5. Limitations of Liability
In the event that The River Resort fails to deliver any services or deliverables, including completed surveys, in accordance with, and within the time period(s) set forth in, the applicable Request, or in the event of any other failure, technical or otherwise of such services or deliverables, the entire liability of The River Resort and the exclusive remedy of Client shall be limited to the price reduction and future credit set forth in Paragraph 3 above. IN NO EVENT SHALL THE RIVER RESORT BE LIABLE UNDER THIS AGREEMENT FOR ANY CONSEQUENTIAL, SPECIAL, INDIRECT OR PUNITIVE DAMAGES INCLUDING, WITHOUT LIMITATION, LOST PROFITS, WHETHER BASED IN CONTRACT, TORT OR OTHERWISE, EVEN IF THE RIVER RESORT HAS BEEN ADVISED OF THE POSSIBILITY OF SUCH DAMAGES AND NOTWITHSTANDING ANY FAILURE OF ESSENTIAL PURPOSE OF ANY LIMITED REMEDY. IN NO EVENT SHALL THE RIVER RESORT’S AGGREGATE LIABILITY UNDER THIS AGREEMENT FOR ANY CLAIM EXCEED THE AGGREGATE AMOUNT OF THE ORDER. Without limiting the foregoing, The River Resort shall have no liability for any failure or delay resulting from any governmental action, fire, flood, insurrection, earthquake, power failure, riot, explosion, embargo, strikes whether legal or illegal, labor or material shortage, transportation interruption of any kind, work slowdown or any other condition affecting production or delivery in any manner beyond the control of The River Resort. Client acknowledges that The River Resort has entered into this Agreement in reliance upon the limitations of liability set forth herein and that the same is an essential basis of the bargain between the parties.
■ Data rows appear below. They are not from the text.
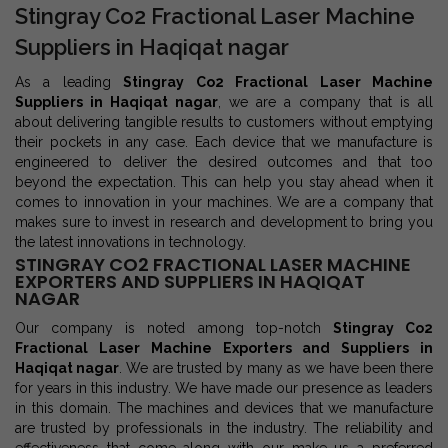
Stingray Co2 Fractional Laser Machine
Suppliers in Haqiqat nagar
As a leading
Stingray Co2 Fractional Laser Machine
Suppliers in Haqiqat nagar
, we are a company that is all
about delivering tangible results to customers without emptying
their pockets in any case. Each device that we manufacture is
engineered to deliver the desired outcomes and that too
beyond the expectation. This can help you stay ahead when it
comes to innovation in your machines. We are a company that
makes sure to invest in research and development to bring you
the latest innovations in technology.
STINGRAY CO2 FRACTIONAL LASER MACHINE
EXPORTERS AND SUPPLIERS IN HAQIQAT
NAGAR
Our company is noted among top-notch
Stingray Co2
Fractional Laser Machine Exporters and Suppliers in
Haqiqat nagar
. We are trusted by many as we have been there
for years in this industry. We have made our presence as leaders
in this domain. The machines and devices that we manufacture
are trusted by professionals in the industry. The reliability and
This Agreement and the Request constitute the entire agreement of the parties with respect to the subject matter of the Request. This Agreement shall be governed by and construed in accordance with the laws of the State of New Jersey, without giving effect to principles of conflicts of law. Any dispute arising out of or relating to this Agreement shall be brought exclusively in the federal or state courts located in the State of New Jersey, the jurisdiction and venue of which the parties irrevocably consent to for this purpose. This Agreement may be amended only by a writing executed by a duly authorized representative of each party. Client shall make no public announcement regarding the existence or content of the Request without The River Resort’s prior written approval, which approval shall not be unreasonably withheld. Any notices under this Agreement shall be sent to the addresses set forth in the Request (or in a separate writing) by facsimile or nationally-recognized express delivery service and deemed given upon receipt. The waiver of any breach or default of this Agreement will not constitute a waiver of any subsequent breach or default, and will not act to amend or negate the rights of the waiving party. If any provision contained in this Agreement is determined to be invalid, illegal or unenforceable in any respect under any applicable law, then such provision will be severed and replaced with a new provision that most closely reflects the original intention of the parties, and the remaining provisions of this Agreement will remain in full force and effect.
By submitting its Request to The River Resort, Client assent and agrees to these Standard Terms.